* BEGIN Data entries *

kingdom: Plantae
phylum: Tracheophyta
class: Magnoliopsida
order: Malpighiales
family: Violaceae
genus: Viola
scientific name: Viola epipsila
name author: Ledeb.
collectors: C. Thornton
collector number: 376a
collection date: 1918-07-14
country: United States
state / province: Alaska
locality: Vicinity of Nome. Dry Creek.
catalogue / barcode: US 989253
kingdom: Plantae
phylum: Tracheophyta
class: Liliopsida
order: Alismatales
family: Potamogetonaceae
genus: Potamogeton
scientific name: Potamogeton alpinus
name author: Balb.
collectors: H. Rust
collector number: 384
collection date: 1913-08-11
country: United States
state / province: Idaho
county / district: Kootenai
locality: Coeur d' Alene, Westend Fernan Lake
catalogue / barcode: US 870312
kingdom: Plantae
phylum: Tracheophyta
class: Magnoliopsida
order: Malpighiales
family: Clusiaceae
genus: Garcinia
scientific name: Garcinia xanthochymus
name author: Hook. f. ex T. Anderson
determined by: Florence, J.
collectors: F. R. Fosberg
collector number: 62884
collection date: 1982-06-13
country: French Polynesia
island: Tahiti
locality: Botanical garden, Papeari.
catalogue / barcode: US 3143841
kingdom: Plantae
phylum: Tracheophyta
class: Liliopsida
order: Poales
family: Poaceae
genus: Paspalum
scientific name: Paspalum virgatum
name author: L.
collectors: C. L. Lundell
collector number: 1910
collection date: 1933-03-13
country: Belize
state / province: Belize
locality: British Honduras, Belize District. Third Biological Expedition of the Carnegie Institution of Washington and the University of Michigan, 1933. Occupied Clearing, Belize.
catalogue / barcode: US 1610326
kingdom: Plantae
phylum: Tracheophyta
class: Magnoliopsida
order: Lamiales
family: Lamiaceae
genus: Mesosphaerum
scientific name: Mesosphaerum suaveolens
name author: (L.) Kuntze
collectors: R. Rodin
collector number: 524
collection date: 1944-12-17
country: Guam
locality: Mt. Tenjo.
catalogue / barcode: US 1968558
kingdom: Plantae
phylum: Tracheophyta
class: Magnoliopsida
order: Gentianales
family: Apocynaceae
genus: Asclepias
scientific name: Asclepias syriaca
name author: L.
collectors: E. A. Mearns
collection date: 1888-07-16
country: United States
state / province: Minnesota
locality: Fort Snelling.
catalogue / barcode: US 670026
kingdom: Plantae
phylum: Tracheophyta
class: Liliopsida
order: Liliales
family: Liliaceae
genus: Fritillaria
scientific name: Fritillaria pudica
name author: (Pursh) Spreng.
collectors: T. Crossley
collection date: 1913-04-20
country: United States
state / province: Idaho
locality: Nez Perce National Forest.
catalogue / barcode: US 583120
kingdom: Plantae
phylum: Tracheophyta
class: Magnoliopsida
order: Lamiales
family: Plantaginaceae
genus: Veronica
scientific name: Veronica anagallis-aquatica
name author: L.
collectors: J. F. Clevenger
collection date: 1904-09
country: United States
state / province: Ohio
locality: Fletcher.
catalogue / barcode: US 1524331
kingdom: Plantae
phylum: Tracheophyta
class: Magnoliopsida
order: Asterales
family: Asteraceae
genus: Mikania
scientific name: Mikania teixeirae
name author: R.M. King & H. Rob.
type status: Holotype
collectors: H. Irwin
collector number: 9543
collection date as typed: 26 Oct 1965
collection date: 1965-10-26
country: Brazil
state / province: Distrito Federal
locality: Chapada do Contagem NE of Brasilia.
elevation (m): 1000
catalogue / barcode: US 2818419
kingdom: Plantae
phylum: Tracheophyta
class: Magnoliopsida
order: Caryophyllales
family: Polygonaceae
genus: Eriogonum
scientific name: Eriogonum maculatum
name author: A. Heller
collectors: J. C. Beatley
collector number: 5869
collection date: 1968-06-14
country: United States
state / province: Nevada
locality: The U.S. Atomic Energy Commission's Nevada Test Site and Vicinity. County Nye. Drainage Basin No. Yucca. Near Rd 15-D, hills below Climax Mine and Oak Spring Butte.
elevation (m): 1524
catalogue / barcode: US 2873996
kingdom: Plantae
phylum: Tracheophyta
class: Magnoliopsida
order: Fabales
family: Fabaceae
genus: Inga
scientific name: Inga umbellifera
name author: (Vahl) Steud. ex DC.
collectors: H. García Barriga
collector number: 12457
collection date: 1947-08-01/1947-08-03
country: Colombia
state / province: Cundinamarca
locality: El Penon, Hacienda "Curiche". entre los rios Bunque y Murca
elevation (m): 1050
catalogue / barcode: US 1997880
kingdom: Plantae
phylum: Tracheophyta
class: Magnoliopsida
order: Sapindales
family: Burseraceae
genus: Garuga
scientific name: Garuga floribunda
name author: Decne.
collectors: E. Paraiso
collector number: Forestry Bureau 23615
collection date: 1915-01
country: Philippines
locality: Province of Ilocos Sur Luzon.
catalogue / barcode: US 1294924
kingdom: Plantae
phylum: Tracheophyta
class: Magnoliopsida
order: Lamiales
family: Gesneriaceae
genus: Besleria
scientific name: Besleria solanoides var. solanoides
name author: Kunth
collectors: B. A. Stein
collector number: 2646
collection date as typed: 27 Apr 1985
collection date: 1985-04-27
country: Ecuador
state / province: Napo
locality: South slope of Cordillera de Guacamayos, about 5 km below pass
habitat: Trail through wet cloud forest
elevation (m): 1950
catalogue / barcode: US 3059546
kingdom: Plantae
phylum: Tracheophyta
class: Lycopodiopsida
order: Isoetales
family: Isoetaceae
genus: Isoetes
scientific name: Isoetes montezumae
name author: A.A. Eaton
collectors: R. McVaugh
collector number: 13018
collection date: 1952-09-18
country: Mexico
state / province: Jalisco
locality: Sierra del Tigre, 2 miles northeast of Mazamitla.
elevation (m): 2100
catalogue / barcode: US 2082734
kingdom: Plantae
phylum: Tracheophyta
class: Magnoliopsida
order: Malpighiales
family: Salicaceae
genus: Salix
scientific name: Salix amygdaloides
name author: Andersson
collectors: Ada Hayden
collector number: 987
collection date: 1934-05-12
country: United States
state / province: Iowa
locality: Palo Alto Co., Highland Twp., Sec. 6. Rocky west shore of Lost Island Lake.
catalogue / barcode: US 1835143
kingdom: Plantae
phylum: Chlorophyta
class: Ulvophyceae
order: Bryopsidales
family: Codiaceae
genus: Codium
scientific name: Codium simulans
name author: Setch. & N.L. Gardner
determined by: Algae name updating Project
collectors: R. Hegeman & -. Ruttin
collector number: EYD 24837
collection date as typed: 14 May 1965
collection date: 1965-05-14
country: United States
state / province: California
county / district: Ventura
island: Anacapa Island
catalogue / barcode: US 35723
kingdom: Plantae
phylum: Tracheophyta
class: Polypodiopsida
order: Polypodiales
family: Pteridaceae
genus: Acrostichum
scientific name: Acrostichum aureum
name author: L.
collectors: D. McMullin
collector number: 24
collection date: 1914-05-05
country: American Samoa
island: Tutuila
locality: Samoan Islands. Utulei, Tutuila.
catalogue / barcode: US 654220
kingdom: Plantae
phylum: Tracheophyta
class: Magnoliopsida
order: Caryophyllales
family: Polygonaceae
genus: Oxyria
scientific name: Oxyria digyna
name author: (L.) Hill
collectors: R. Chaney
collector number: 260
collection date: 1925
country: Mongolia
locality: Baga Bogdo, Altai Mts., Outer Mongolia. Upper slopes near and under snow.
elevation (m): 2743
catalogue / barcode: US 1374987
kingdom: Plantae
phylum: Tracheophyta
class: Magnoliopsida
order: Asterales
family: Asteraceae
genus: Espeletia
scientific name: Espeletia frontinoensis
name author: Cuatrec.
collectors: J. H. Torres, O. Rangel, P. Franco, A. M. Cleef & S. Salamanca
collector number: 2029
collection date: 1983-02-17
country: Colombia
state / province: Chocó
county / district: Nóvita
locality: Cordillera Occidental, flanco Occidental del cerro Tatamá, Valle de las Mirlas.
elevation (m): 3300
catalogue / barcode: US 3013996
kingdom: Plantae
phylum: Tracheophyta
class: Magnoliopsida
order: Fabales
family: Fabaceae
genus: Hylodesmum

* END Data entries *

Put the rows from the line with "locality: Mt. Tenjo." to the line with "country: Brazil", both included, into a two-column CSV headed field and value. Give one CSV line per row, with each entry in its own quoted field and any line breaks turned into spaces.

field,value
"locality:","Mt. Tenjo."
"catalogue / barcode:","US 1968558"
"kingdom:","Plantae"
"phylum:","Tracheophyta"
"class:","Magnoliopsida"
"order:","Gentianales"
"family:","Apocynaceae"
"genus:","Asclepias"
"scientific name:","Asclepias syriaca"
"name author:","L."
"collectors:","E. A. Mearns"
"collection date:","1888-07-16"
"country:","United States"
"state / province:","Minnesota"
"locality:","Fort Snelling."
"catalogue / barcode:","US 670026"
"kingdom:","Plantae"
"phylum:","Tracheophyta"
"class:","Liliopsida"
"order:","Liliales"
"family:","Liliaceae"
"genus:","Fritillaria"
"scientific name:","Fritillaria pudica"
"name author:","(Pursh) Spreng."
"collectors:","T. Crossley"
"collection date:","1913-04-20"
"country:","United States"
"state / province:","Idaho"
"locality:","Nez Perce National Forest."
"catalogue / barcode:","US 583120"
"kingdom:","Plantae"
"phylum:","Tracheophyta"
"class:","Magnoliopsida"
"order:","Lamiales"
"family:","Plantaginaceae"
"genus:","Veronica"
"scientific name:","Veronica anagallis-aquatica"
"name author:","L."
"collectors:","J. F. Clevenger"
"collection date:","1904-09"
"country:","United States"
"state / province:","Ohio"
"locality:","Fletcher."
"catalogue / barcode:","US 1524331"
"kingdom:","Plantae"
"phylum:","Tracheophyta"
"class:","Magnoliopsida"
"order:","Asterales"
"family:","Asteraceae"
"genus:","Mikania"
"scientific name:","Mikania teixeirae"
"name author:","R.M. King & H. Rob."
"type status:","Holotype"
"collectors:","H. Irwin"
"collector number:","9543"
"collection date as typed:","26 Oct 1965"
"collection date:","1965-10-26"
"country:","Brazil"